● WHAT YOU HAVE TO DO:
The reply should be the records repeated exactly, without any images.

Data records:
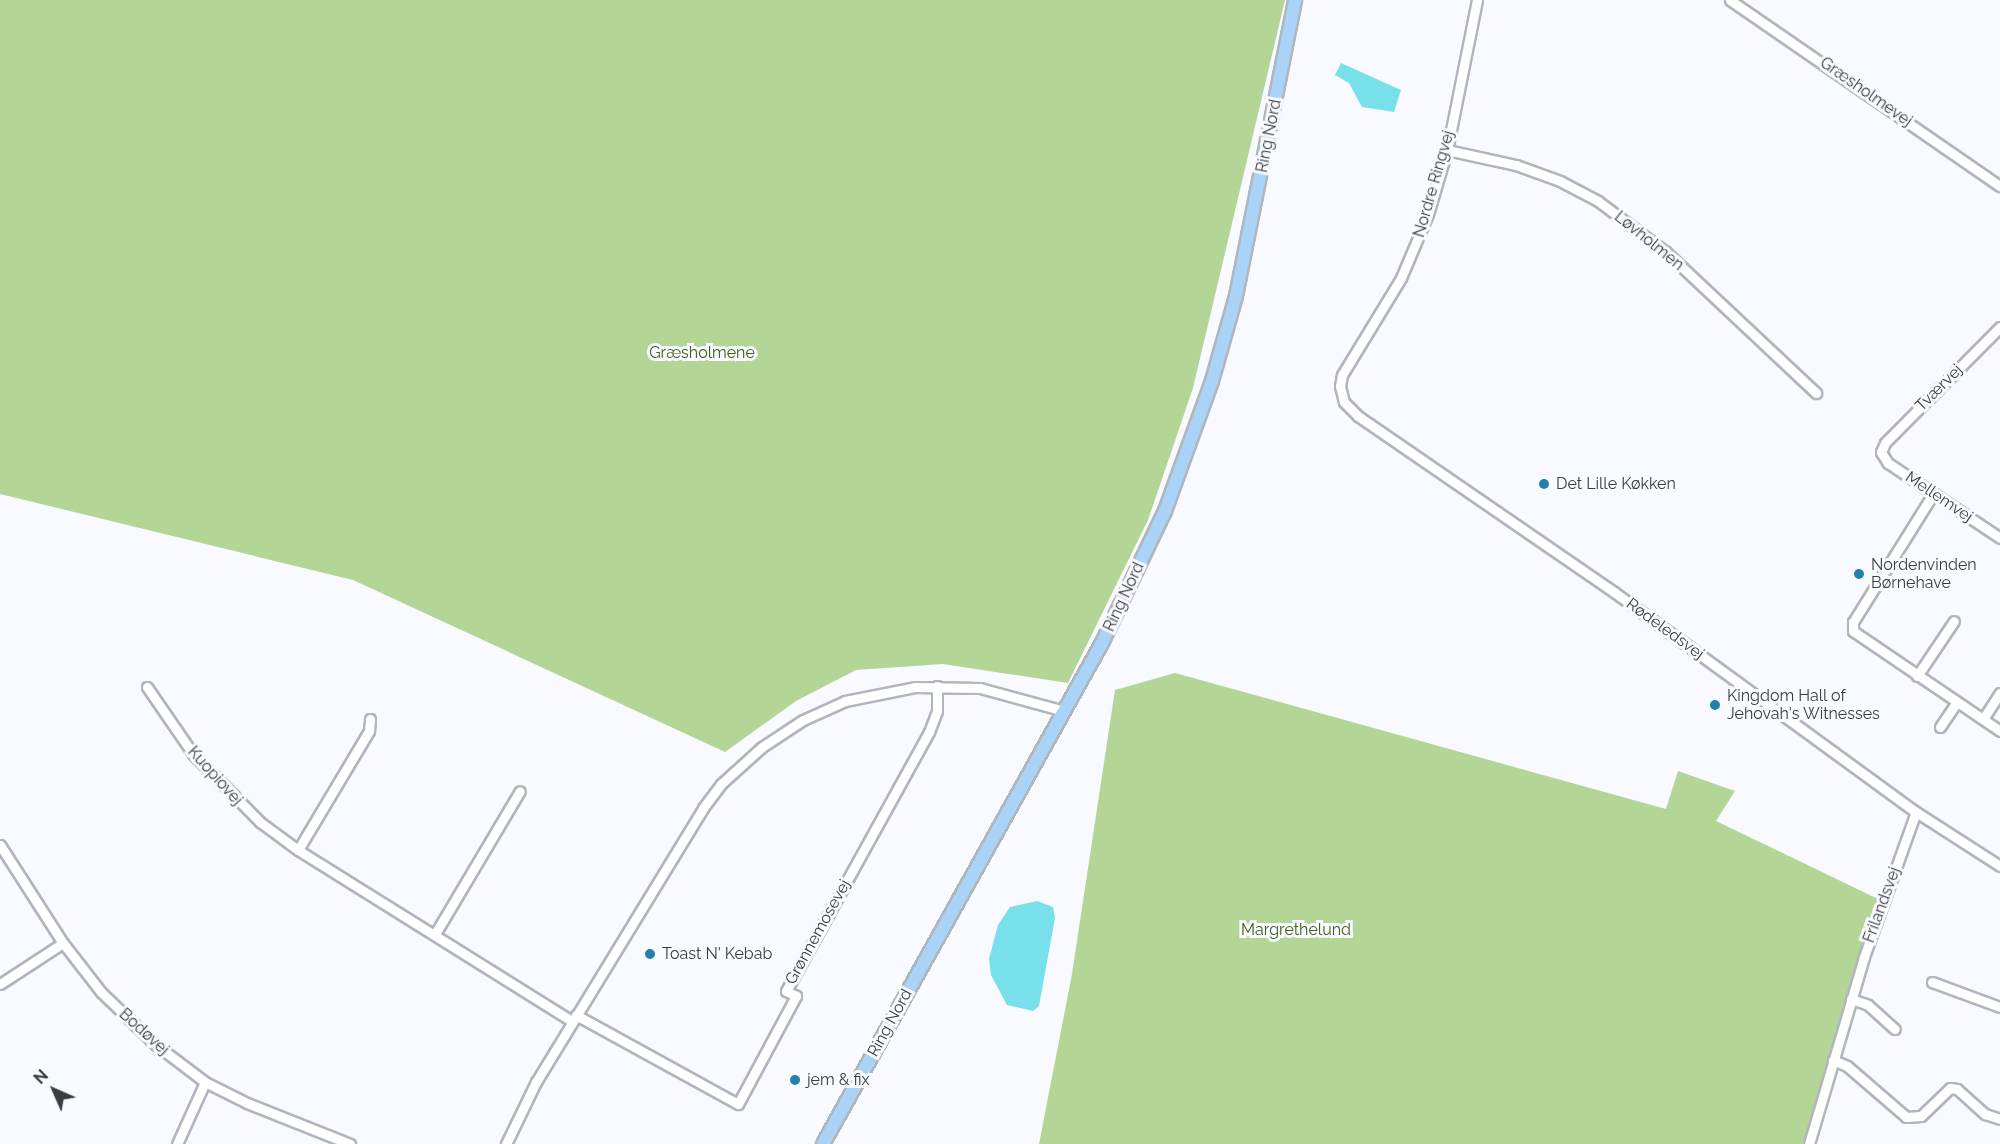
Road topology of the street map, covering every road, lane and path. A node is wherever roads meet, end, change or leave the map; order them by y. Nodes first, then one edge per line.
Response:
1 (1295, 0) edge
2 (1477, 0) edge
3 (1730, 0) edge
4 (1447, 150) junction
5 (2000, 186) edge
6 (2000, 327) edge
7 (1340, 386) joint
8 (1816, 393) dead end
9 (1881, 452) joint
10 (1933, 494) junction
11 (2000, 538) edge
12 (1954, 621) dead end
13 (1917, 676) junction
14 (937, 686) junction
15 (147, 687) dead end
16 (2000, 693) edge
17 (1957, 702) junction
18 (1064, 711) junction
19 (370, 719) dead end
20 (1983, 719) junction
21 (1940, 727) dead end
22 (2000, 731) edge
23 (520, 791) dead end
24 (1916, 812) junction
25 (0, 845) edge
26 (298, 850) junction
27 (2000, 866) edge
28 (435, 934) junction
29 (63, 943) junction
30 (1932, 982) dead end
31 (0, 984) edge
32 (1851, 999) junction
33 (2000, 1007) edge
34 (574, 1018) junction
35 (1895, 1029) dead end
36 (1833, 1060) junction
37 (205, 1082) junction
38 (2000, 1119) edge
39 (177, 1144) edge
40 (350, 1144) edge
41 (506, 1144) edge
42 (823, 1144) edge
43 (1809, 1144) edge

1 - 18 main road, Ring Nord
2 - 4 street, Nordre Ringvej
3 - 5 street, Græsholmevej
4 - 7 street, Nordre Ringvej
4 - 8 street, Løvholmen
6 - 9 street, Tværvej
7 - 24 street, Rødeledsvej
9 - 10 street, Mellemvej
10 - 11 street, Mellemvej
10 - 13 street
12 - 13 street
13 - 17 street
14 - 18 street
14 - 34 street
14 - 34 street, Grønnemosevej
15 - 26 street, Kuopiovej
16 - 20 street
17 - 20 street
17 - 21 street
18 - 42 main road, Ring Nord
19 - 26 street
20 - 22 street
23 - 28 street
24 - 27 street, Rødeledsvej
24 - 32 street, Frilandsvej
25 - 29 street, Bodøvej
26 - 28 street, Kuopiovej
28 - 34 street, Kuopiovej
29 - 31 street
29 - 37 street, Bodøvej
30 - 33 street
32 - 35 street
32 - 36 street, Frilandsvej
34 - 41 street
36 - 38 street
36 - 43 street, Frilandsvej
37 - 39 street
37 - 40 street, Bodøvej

● ANSWER BOX:
Road topology of the street map, covering every road, lane and path. A node is wherever roads meet, end, change or leave the map; order them by y. Nodes first, then one edge per line.
Response:
1 (1295, 0) edge
2 (1477, 0) edge
3 (1730, 0) edge
4 (1447, 150) junction
5 (2000, 186) edge
6 (2000, 327) edge
7 (1340, 386) joint
8 (1816, 393) dead end
9 (1881, 452) joint
10 (1933, 494) junction
11 (2000, 538) edge
12 (1954, 621) dead end
13 (1917, 676) junction
14 (937, 686) junction
15 (147, 687) dead end
16 (2000, 693) edge
17 (1957, 702) junction
18 (1064, 711) junction
19 (370, 719) dead end
20 (1983, 719) junction
21 (1940, 727) dead end
22 (2000, 731) edge
23 (520, 791) dead end
24 (1916, 812) junction
25 (0, 845) edge
26 (298, 850) junction
27 (2000, 866) edge
28 (435, 934) junction
29 (63, 943) junction
30 (1932, 982) dead end
31 (0, 984) edge
32 (1851, 999) junction
33 (2000, 1007) edge
34 (574, 1018) junction
35 (1895, 1029) dead end
36 (1833, 1060) junction
37 (205, 1082) junction
38 (2000, 1119) edge
39 (177, 1144) edge
40 (350, 1144) edge
41 (506, 1144) edge
42 (823, 1144) edge
43 (1809, 1144) edge

1 - 18 main road, Ring Nord
2 - 4 street, Nordre Ringvej
3 - 5 street, Græsholmevej
4 - 7 street, Nordre Ringvej
4 - 8 street, Løvholmen
6 - 9 street, Tværvej
7 - 24 street, Rødeledsvej
9 - 10 street, Mellemvej
10 - 11 street, Mellemvej
10 - 13 street
12 - 13 street
13 - 17 street
14 - 18 street
14 - 34 street
14 - 34 street, Grønnemosevej
15 - 26 street, Kuopiovej
16 - 20 street
17 - 20 street
17 - 21 street
18 - 42 main road, Ring Nord
19 - 26 street
20 - 22 street
23 - 28 street
24 - 27 street, Rødeledsvej
24 - 32 street, Frilandsvej
25 - 29 street, Bodøvej
26 - 28 street, Kuopiovej
28 - 34 street, Kuopiovej
29 - 31 street
29 - 37 street, Bodøvej
30 - 33 street
32 - 35 street
32 - 36 street, Frilandsvej
34 - 41 street
36 - 38 street
36 - 43 street, Frilandsvej
37 - 39 street
37 - 40 street, Bodøvej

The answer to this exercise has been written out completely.